Set For Death is “our daily musical reminder of death to remember to live”, according to The Death Set’s own Johnny Siera. And if you haven’t already clocked this song’s ace Aurelien Offner-directed film clip – which features re-enactments of 25 movie deaths in just 2.20 minutes (alongside footage of the duo dressed in dog suits in a dog park) – what the bloody hell are you waiting for?
Described by the band as a “warehouse party starter”, Elephant – with its apathetic, shrugging “Oh well…” choruses – is a stacks-on song with industrial percussion and evocative lyricism: “I’ve got a catwalk full of dachshunds/And a skatepark full of implants.” And then there’s bonafide frustration anthems such as Oh My God: “Why does this have to be so difficult?/Oh my Goooooooooood!”
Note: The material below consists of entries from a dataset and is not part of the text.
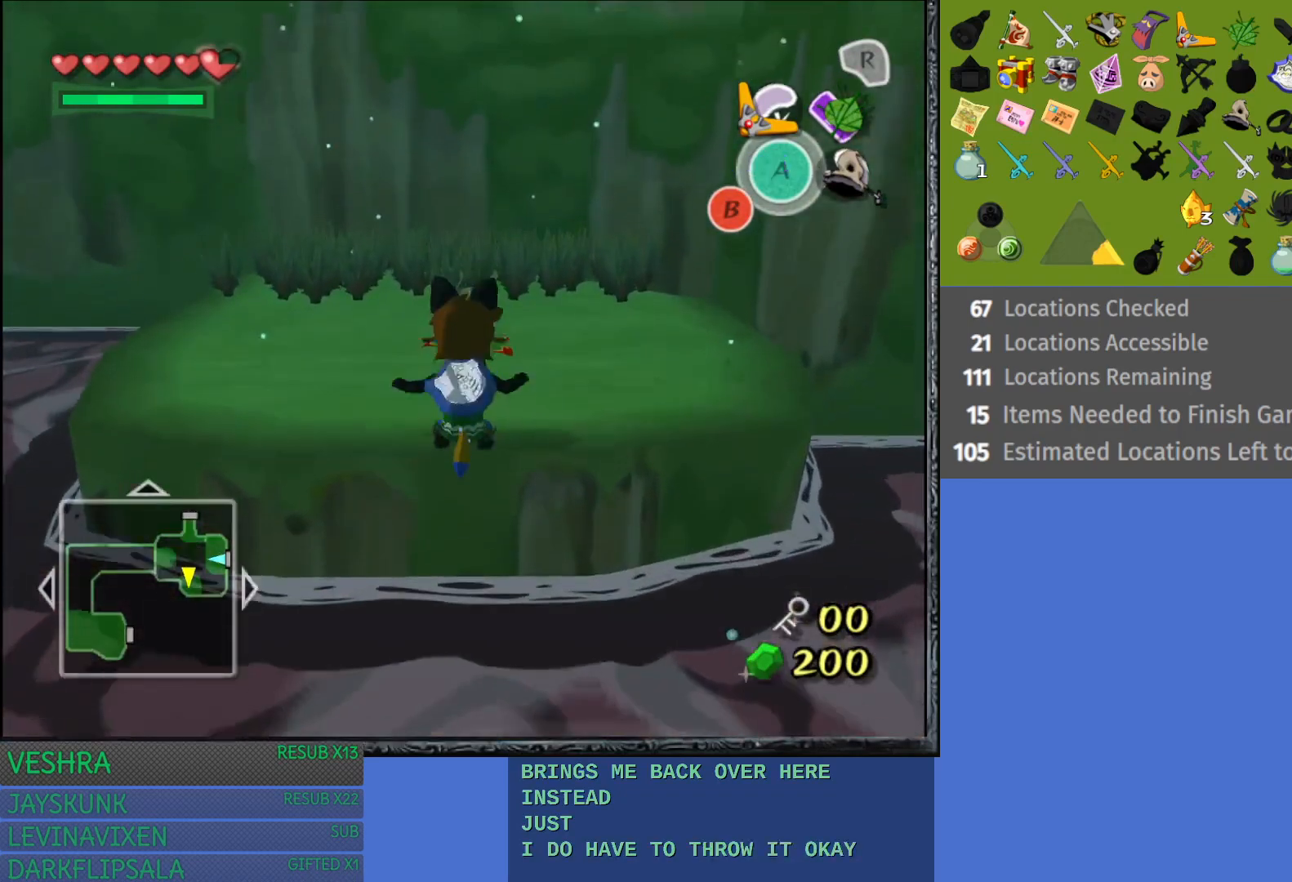
{"buttons": [], "left_stick": "up", "right_stick": "center", "events": []}
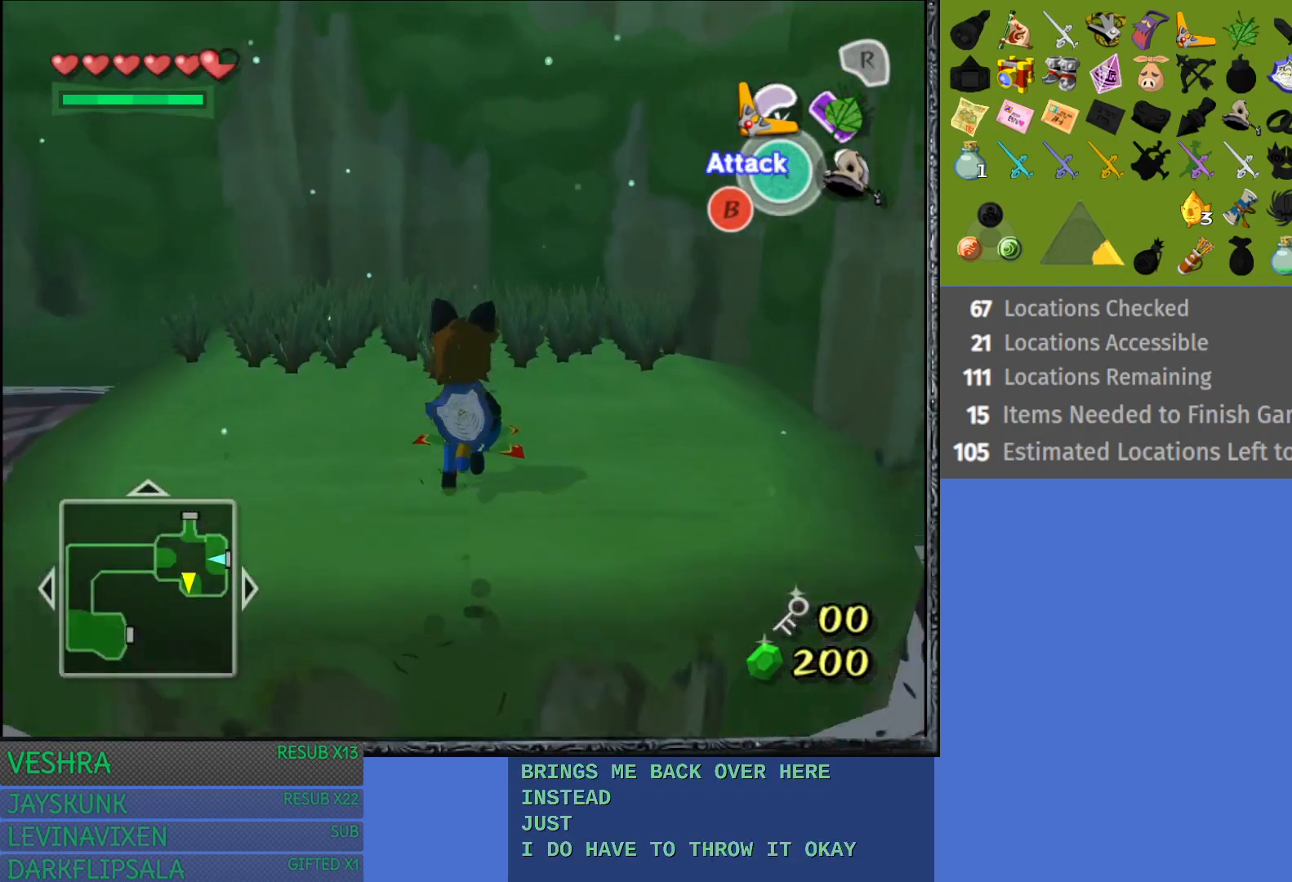
{"buttons": [], "left_stick": "center", "right_stick": "center", "events": [[67, "CROSS", "down"], [150, "left_stick", "center"], [233, "CROSS", "up"]]}
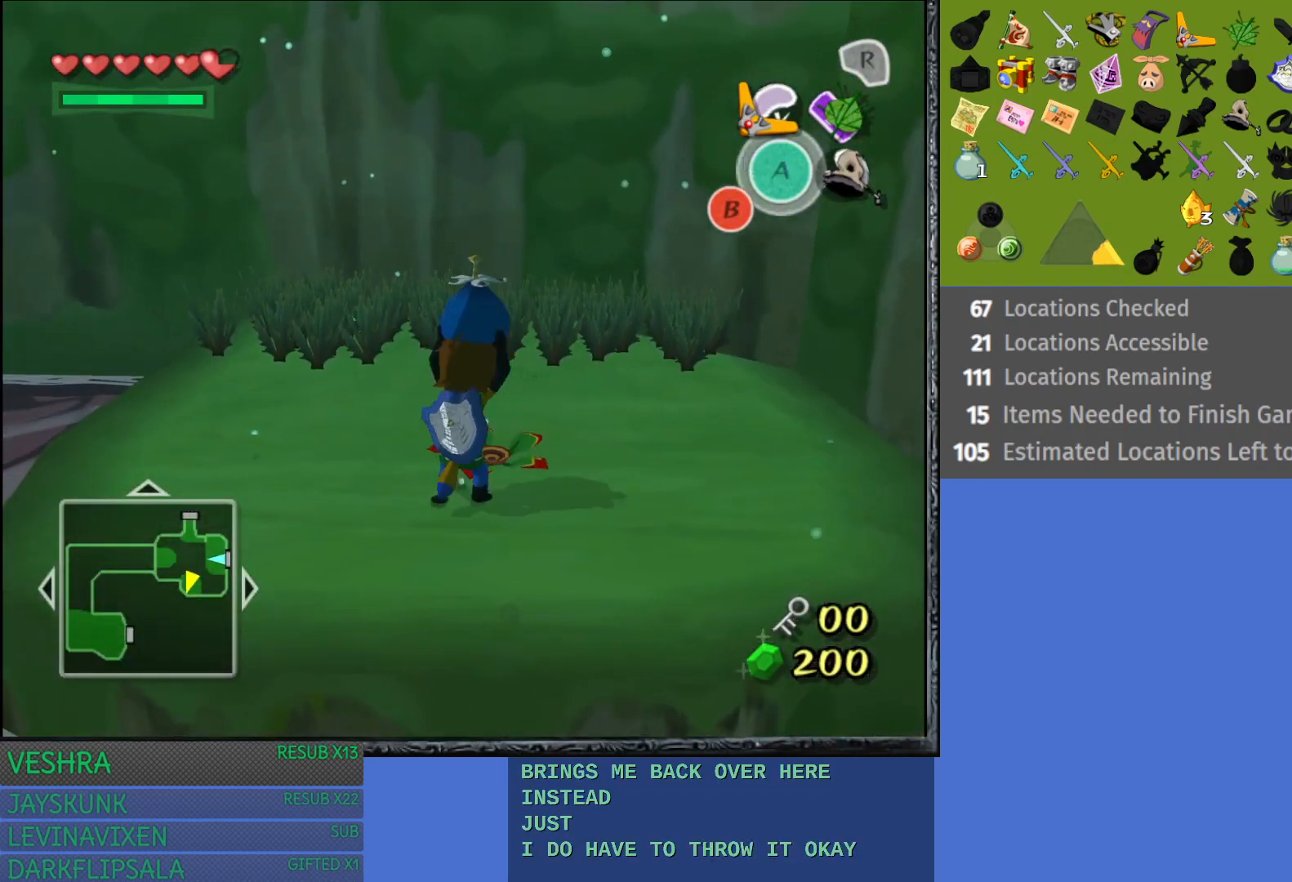
{"buttons": [], "left_stick": "down", "right_stick": "center", "events": [[117, "left_stick", "down"]]}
How To Tune A Parrot is a pummelling barrage of noise, bratty vocals and mostly indecipherable lyrics, but frequent fliers will be exponentially rewarded with every listen.
Elsewhere, the relentless barrage of Best-Kept Mess descends into outright cacophony and Nowhere Is Here is about as melodic as The Death Set get: a temporary reprieve from the whirling dervish, it’s a stadium-ready chant-along. Then maximum mayhem arrives with Mad World (feat. Ho99o9), all primal-scream choruses, airhorn blasts and eardrum-shattering synth squeals.
The swaggering penultimate track Remind Me Who’s Suffering features quirky, syncopated percussion and creeping bass – it’s a mood! – before triumphant, clap-happy closer The Enemy Is My Best Friend seals the deal. Upon first listen, How To Tune A Parrot is a pummelling barrage of noise, bratty vocals and mostly indecipherable lyrics, but frequent fliers will be exponentially rewarded with every listen. This collection of 13 short, stabby tracks – all of which clock in under three minutes – will make you physically ache for the mosh.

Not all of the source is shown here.